Dead Letter Queue — Retry and DLQ#

What Is a DLQ?#

A Dead Letter Queue (DLQ) is a separate queue where messages go when they have failed processing and cannot be immediately retried in the main pipeline. Instead of blocking the main flow or losing the message, you park it in the DLQ and process it separately — with its own retry logic, its own timing, and its own failure handling.

Think of it as a quarantine zone for sick messages. The main pipeline stays healthy and keeps processing. The sick messages get treated separately.

SQS and RabbitMQ Have Built-In DLQ#

In SQS, you configure a maxReceiveCount on a queue. After a message has been received and not acked N times, SQS automatically moves it to a configured DLQ. You don't write any code — it's infrastructure-level.

SQS: message fails 3 times → SQS automatically moves to DLQ ✓
RabbitMQ: message rejected N times → RabbitMQ routes to dead-letter exchange ✓

This is one area where SQS and RabbitMQ are genuinely simpler than Kafka. You configure the DLQ once and the broker handles the rest.

Kafka Has No Built-In DLQ#

Kafka knows nothing about whether a message was successfully processed. It only tracks offsets — which messages have been consumed. Whether the consumer processed them correctly or crashed mid-way is entirely the consumer's responsibility.

This means you must implement the DLQ yourself. The worker explicitly publishes failed messages to a DLQ topic — Kafka does not do this automatically.

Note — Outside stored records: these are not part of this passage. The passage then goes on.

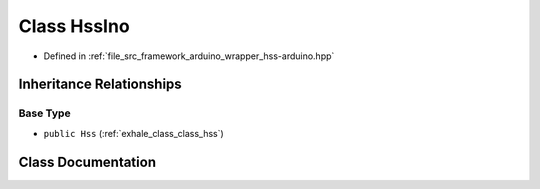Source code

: .. _exhale_class_class_hss_ino:

Class HssIno
============

- Defined in :ref:`file_src_framework_arduino_wrapper_hss-arduino.hpp`


Inheritance Relationships
-------------------------

Base Type
*********

- ``public Hss`` (:ref:`exhale_class_class_hss`)


Class Documentation
-------------------


.. doxygenclass:: HssIno
   :members:
   :protected-members:
   :undoc-members:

Kafka: message fails → nothing happens automatically
       worker must explicitly publish to DLQ topic ← your code

Worker Explicitly Publishes Failures#

When a notification fails after the initial attempt, the worker publishes it to the channel-specific DLQ topic and then commits the Kafka offset normally. The main pipeline moves on.

for notification in batch:
    try:
        send_to_apns(notification)
        mark_delivered(notification)
    except Exception:
        publish_to_dlq(notification)   # ← explicit, your code

commit_kafka_offset()  # ← batch is done from Kafka's perspective

DLQ topics per channel:

notifications-push-dlq
notifications-sms-dlq
notifications-email-dlq

Retry Worker — Consumes from DLQ#

A separate retry worker consumes from the DLQ topics. Unlike the main workers which process as fast as possible, the retry worker applies exponential backoff between attempts — it is intentionally slow.

The retry worker: 1. Consumes a failed notification from the DLQ 2. Waits for the backoff window (1s, 2s, 4s) 3. Retries the send to APNs/Twilio/SendGrid 4. On success → marks DELIVERED in Cassandra, commits DLQ offset 5. On failure → republishes back to DLQ with an incremented retry_count 6. After 3 retries → sends to failure handling (covered in next file)

flowchart TD
    MW[Main Worker] -->|send fails| DLQ[DLQ Topic]
    DLQ --> RW[Retry Worker]
    RW -->|backoff + retry| EXT[APNs / Twilio / SendGrid]
    EXT -->|success| DB[Mark DELIVERED - Cassandra]
    EXT -->|fail - retry_count < 3| DLQ
    EXT -->|fail - retry_count = 3| FH[Failure Handling]

Common Trap — Kafka auto-DLQ assumption

Candidates coming from SQS/RabbitMQ backgrounds assume Kafka automatically moves failed messages to a DLQ after N failures. It does not. If you don't explicitly publish to a DLQ topic in your worker code, failed messages are silently lost when you commit the offset. Always implement DLQ explicitly in Kafka-based systems.